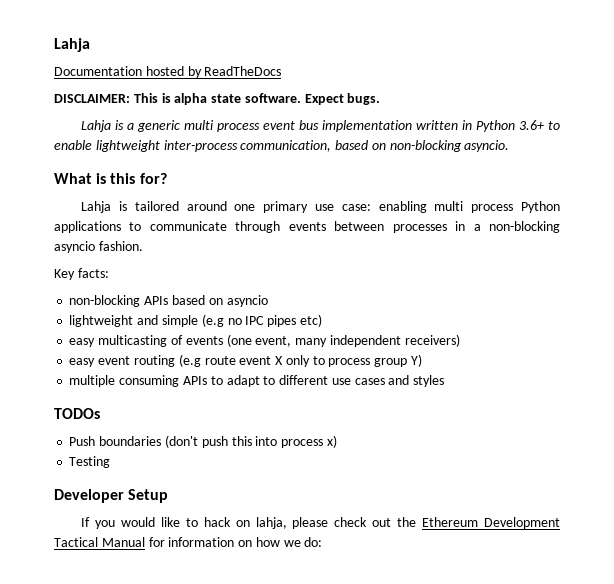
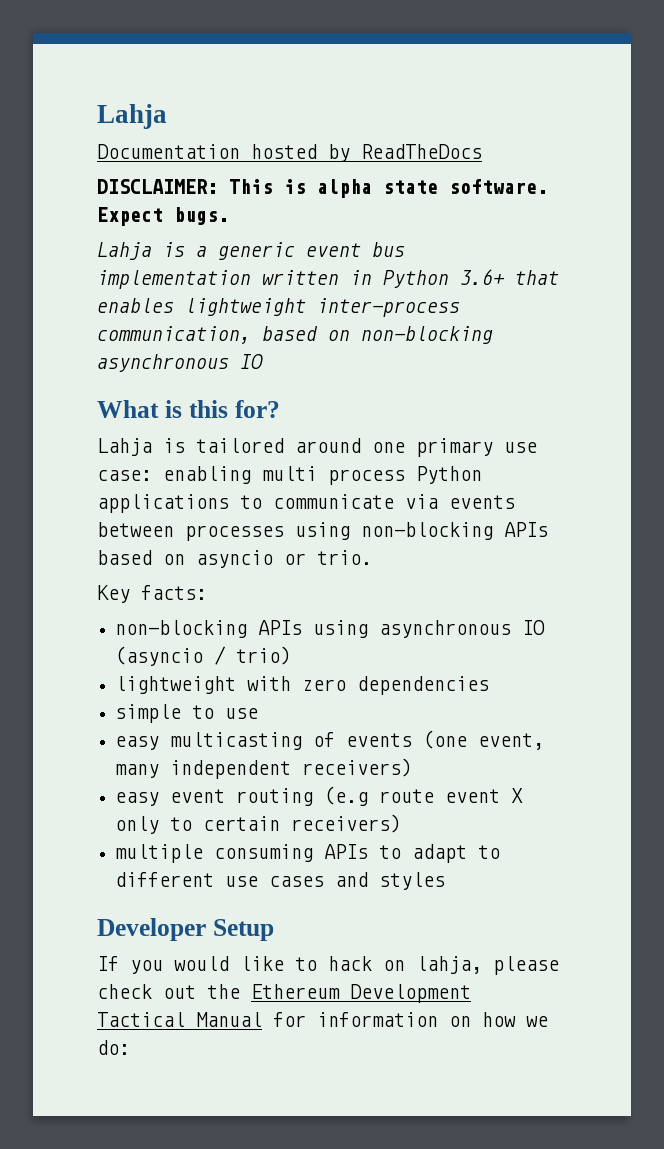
[184,120,261,132] multi process -> (295, 251) none
[548,121,561,130] [54,140,92,150] to enable -> [515,270,559,285] [97,298,174,313] that enables
[464,140,510,152] asyncio. -> [97,354,263,372] asynchronous IO
[235,221,281,233] through -> [405,494,438,509] via
[455,221,561,233] [54,241,143,253] [54,268,109,280] [69,295,268,307] [69,314,322,327] in a non-blocking asyncio fashion. // Key facts: // non-blocking APIs based on asyncio // lightweight and simple (e.g no IPC pipes etc) -> [295,522,548,540] [97,550,372,568] [97,585,207,603] [115,620,546,638] [115,646,292,666] [115,676,490,695] [115,704,259,723] using non-blocking APIs based on asyncio or trio. // Key facts: // non-blocking APIs using asynchronous IO (asyncio / trio) // lightweight with zero dependencies // simple to use
[328,354,422,367] process group Y) -> [203,814,402,833] certain receivers)
[54,408,100,419] [69,435,337,448] [69,456,111,468] // TODOs // Push boundaries (don't push this into process x) // Testing -> (446, 881) none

_Exercise instructions:_ Where a line of the data above includes the string "process", pull it out.

_Your response:_
[184,120,261,132] multi process -> (295, 251) none
[328,354,422,367] process group Y) -> [203,814,402,833] certain receivers)
[54,408,100,419] [69,435,337,448] [69,456,111,468] // TODOs // Push boundaries (don't push this into process x) // Testing -> (446, 881) none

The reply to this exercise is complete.